RECORD EXCERPTS below:

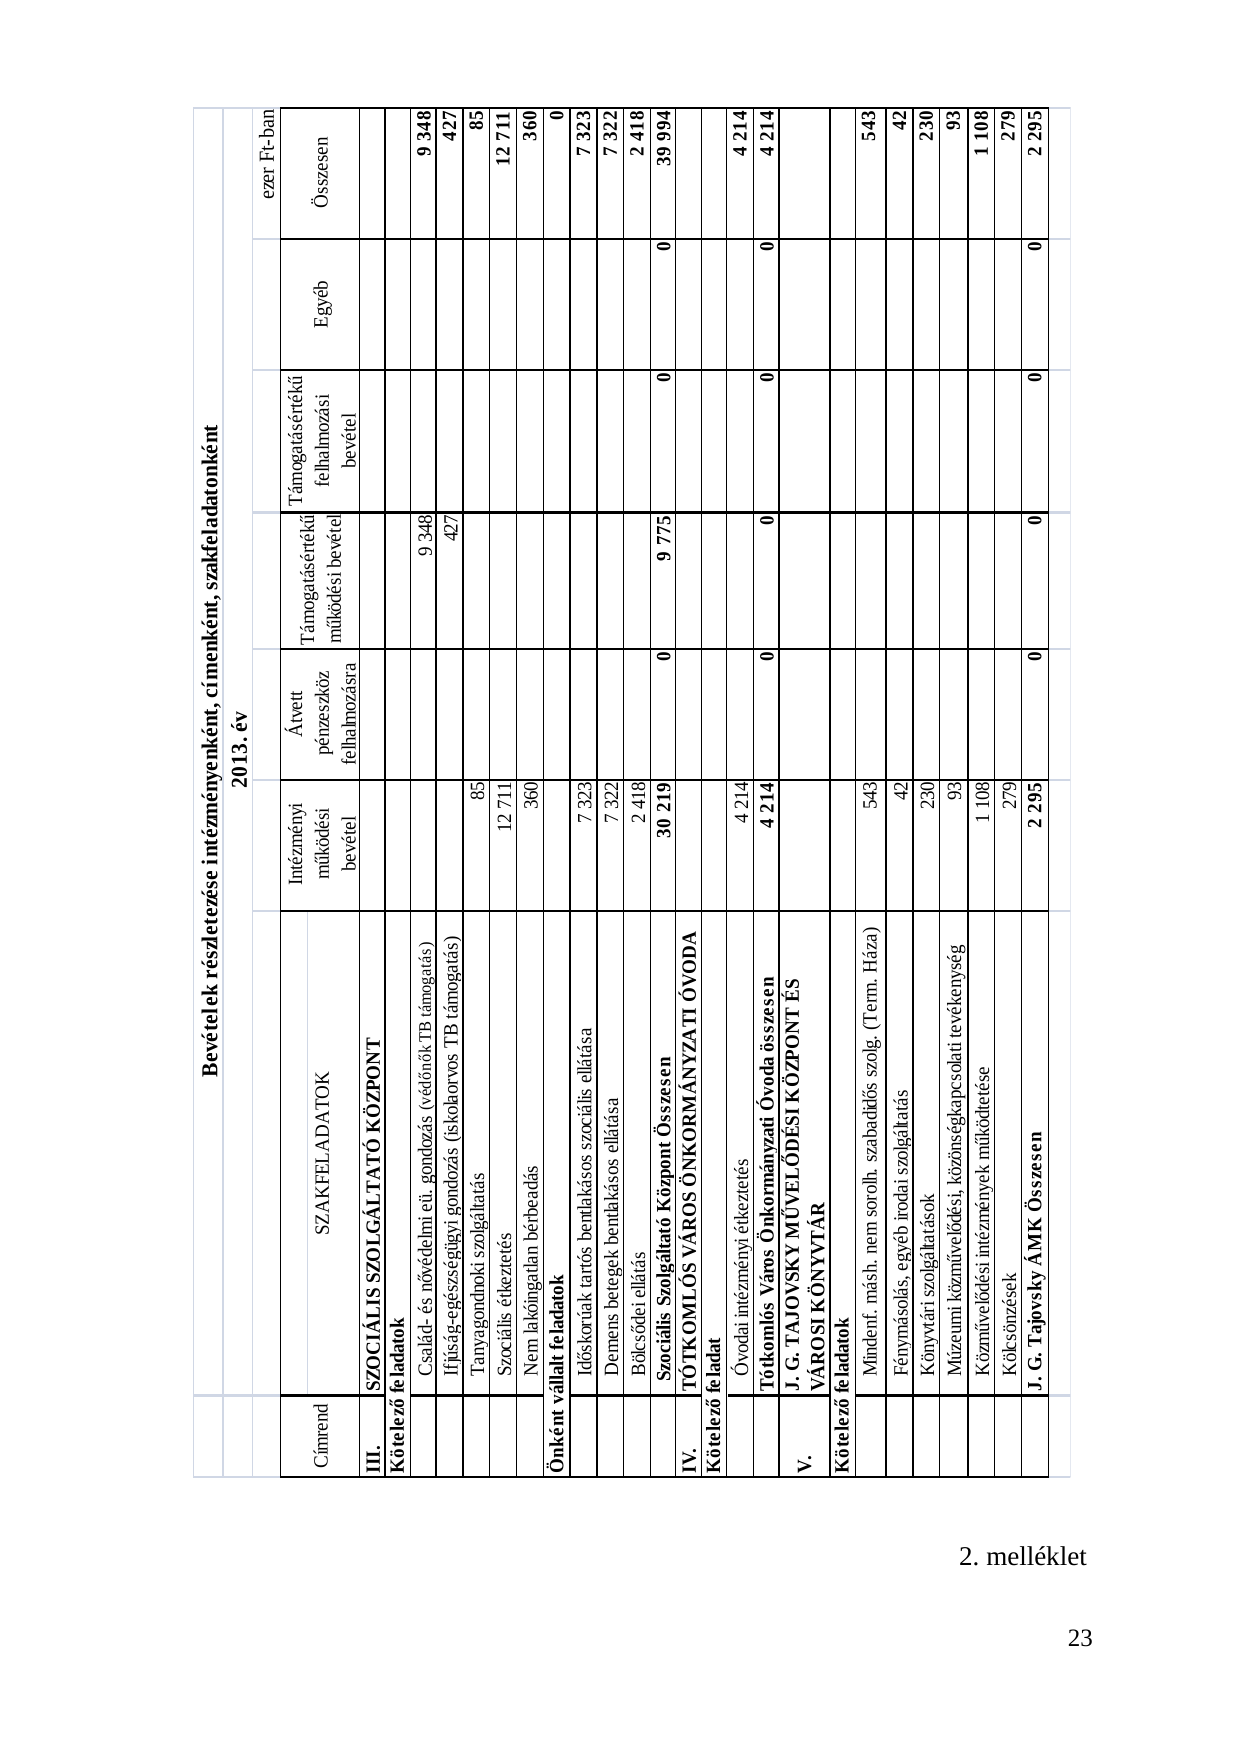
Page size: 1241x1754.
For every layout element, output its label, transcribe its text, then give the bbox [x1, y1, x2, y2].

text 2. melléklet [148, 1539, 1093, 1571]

End of RECORD EXCERPTS.
RECORD EXCERPTS below:

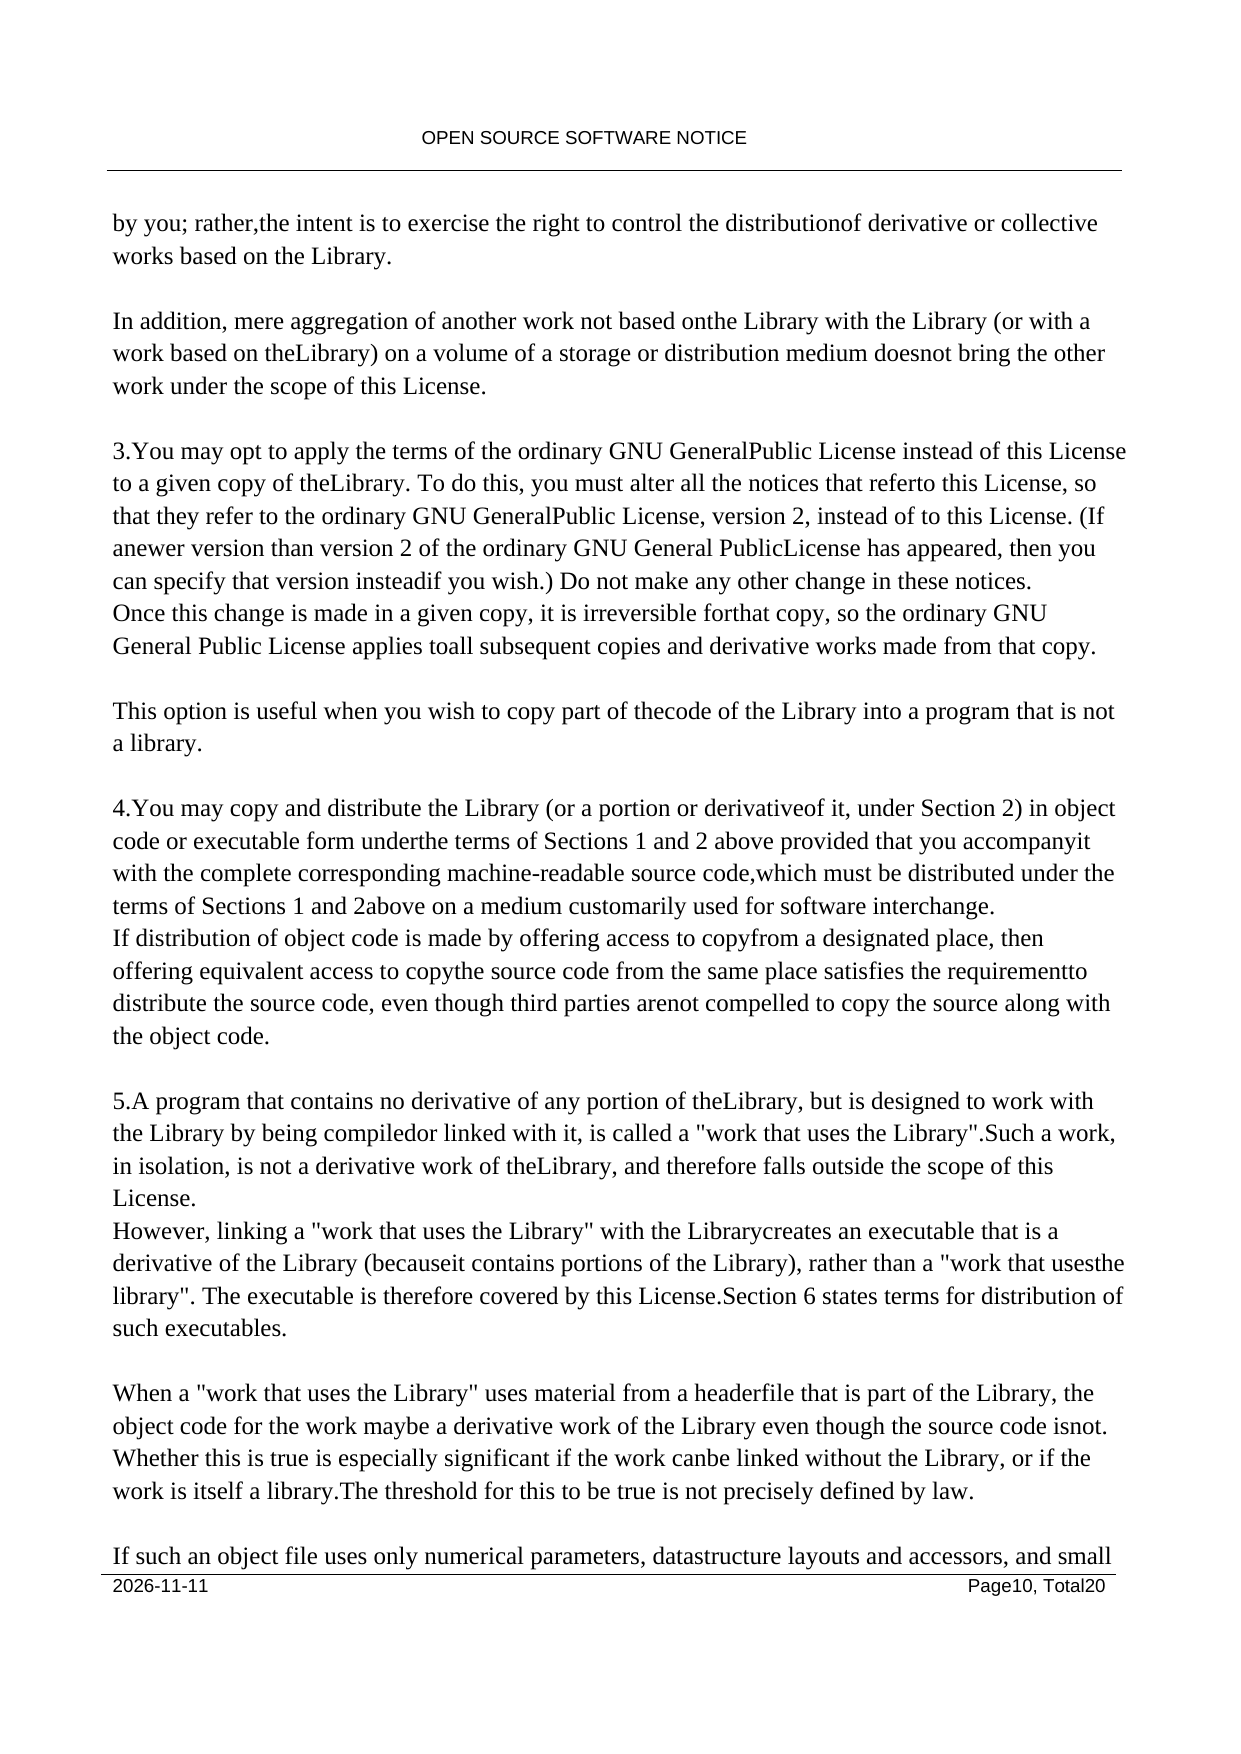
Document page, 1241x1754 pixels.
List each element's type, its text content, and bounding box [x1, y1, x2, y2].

End of RECORD EXCERPTS.

_EXERCISE REQUIREMENTS_
Please reproduce exactly the lines in the listing above from the one containing "Document page, 1241x1754 pixels." through the one containing "List each element's", both included, and nothing more.

_WRITTEN SOLUTION_
Document page, 1241x1754 pixels.
List each element's type, its text content, and bounding box [x1, y1, x2, y2].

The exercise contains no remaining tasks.